The contributors to Libscore, including our own Creative Director Jesse Chase, wanted to offer this post as a thank you for all the support the project has received. Julian Shapiro launched Libscore last month hoping that the developer community would find the tool useful, and continues to be grateful for all of the positivity and constructive feedback throughout the web.
In this post, we'll break down the technology that Libscore leverages and discuss some of the challenges getting it off the ground. We were also lucky enough to talk with Julian and get some insight as to where he sees the project going.
Unlike traditional web crawlers, Libscore thoroughly scans the run-time environment of each website into a headless browser. This allows Libscore to monitor the operating environment on each website and to detect as many libraries as possible – even those that have been pre-bundled and required as modules. The tradeoff, of course, is that running one million headless browser connections is much more resource intensive than performing basic cURL requests and parsing static HTML.
On the backend, crawls are queued via Redis with the results stored in MongoDB. Both services are loaded fully into RAM which allows our RESTful API to serve requests faster than it would querying the disk. The main bottleneck to crawling concurrency is network bandwidth, but thanks to DigitalOcean, it was a breeze to repeatedly clone instances and run crawls during off-peak times in different regions. Ultimately, using just a few high-RAM DigitalOcean instances, we parse 600 websites per minute and complete the entire crawl in under 36 hours at the end of each month.
As the crawler runs, raw library usage data for each site is appended to a master JSON file, which we simply read from the file system with Nodejs. Once all the raw usage data is collected we start a process dubbed "ingestion", which is responsible for aggregating the results and making them accessible via the API. We actually attempted to load the entire dataset into ram to perform our calculations, but quickly ran into a quirky problem with V8 not being able to allocate anymore than approximately 1GB of memory for arrays. For now, we are splitting up the raw dump into smaller files to bypass the memory limit, though in the future we might just rewrite the project to use a more suitable language and environment.
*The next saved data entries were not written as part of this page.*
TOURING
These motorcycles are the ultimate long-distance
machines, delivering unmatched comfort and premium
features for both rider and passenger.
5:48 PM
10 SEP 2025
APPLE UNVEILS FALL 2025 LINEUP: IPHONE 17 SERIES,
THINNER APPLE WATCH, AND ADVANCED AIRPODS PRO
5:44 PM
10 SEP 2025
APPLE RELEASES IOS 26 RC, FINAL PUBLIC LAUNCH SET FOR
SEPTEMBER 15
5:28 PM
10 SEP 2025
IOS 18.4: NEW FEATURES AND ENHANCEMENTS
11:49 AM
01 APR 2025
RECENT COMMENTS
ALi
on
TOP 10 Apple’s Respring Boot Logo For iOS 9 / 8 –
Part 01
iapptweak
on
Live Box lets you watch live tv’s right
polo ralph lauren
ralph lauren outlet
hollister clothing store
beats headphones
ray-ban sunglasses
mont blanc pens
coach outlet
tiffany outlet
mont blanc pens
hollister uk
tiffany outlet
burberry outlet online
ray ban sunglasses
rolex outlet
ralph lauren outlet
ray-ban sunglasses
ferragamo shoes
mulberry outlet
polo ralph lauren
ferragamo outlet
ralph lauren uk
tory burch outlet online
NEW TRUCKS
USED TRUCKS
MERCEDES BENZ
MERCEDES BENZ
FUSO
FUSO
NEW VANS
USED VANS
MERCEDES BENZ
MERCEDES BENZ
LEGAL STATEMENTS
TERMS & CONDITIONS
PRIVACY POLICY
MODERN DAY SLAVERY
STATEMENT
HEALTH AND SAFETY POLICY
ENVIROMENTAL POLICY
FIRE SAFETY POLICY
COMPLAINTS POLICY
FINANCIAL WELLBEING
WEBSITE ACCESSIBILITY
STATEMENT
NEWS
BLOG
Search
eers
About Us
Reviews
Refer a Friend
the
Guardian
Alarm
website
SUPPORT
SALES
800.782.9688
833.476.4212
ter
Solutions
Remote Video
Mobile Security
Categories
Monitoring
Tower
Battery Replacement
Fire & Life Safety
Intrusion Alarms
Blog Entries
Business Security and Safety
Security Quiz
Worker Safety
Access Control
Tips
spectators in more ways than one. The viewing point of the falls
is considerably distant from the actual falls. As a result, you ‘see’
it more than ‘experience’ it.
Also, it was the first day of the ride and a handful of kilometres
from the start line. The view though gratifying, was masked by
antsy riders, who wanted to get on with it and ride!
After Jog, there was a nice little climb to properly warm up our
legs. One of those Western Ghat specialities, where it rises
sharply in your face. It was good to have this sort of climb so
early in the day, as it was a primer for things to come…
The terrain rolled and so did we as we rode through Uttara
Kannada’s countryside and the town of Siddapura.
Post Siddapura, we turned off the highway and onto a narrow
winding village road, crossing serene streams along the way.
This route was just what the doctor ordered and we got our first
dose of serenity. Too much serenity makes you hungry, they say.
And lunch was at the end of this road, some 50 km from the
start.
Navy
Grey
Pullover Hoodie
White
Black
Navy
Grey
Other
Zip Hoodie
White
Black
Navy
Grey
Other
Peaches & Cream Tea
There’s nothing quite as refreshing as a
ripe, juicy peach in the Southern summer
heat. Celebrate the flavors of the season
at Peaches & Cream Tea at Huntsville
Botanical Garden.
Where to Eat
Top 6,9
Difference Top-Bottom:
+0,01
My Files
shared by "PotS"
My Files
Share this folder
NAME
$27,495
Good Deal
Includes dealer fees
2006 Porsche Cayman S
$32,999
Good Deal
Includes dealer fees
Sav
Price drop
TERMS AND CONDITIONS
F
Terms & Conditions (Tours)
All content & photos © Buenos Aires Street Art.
While Libscore currently serves as an invaluable tool for surfacing library adoption data, the future is even more exciting. To illustrate it let's jump ahead 6 months – smack in the middle of summer. At this point, Libscore will have crawled through the top million sites 6 times already (or 6 million domain crawls!), bringing forth rich month-over-month trend data on library usage.
By providing users with a soon-to-be-released time series graph, with the ability to plot multiple libraries over the same time period, developers will gain new insights into how libraries are changing over time. For example, users will be able to see why a library's usage plummeted from one month to the next – potentially due to the increased adoption of another library. Soon, this data will be fully visualized.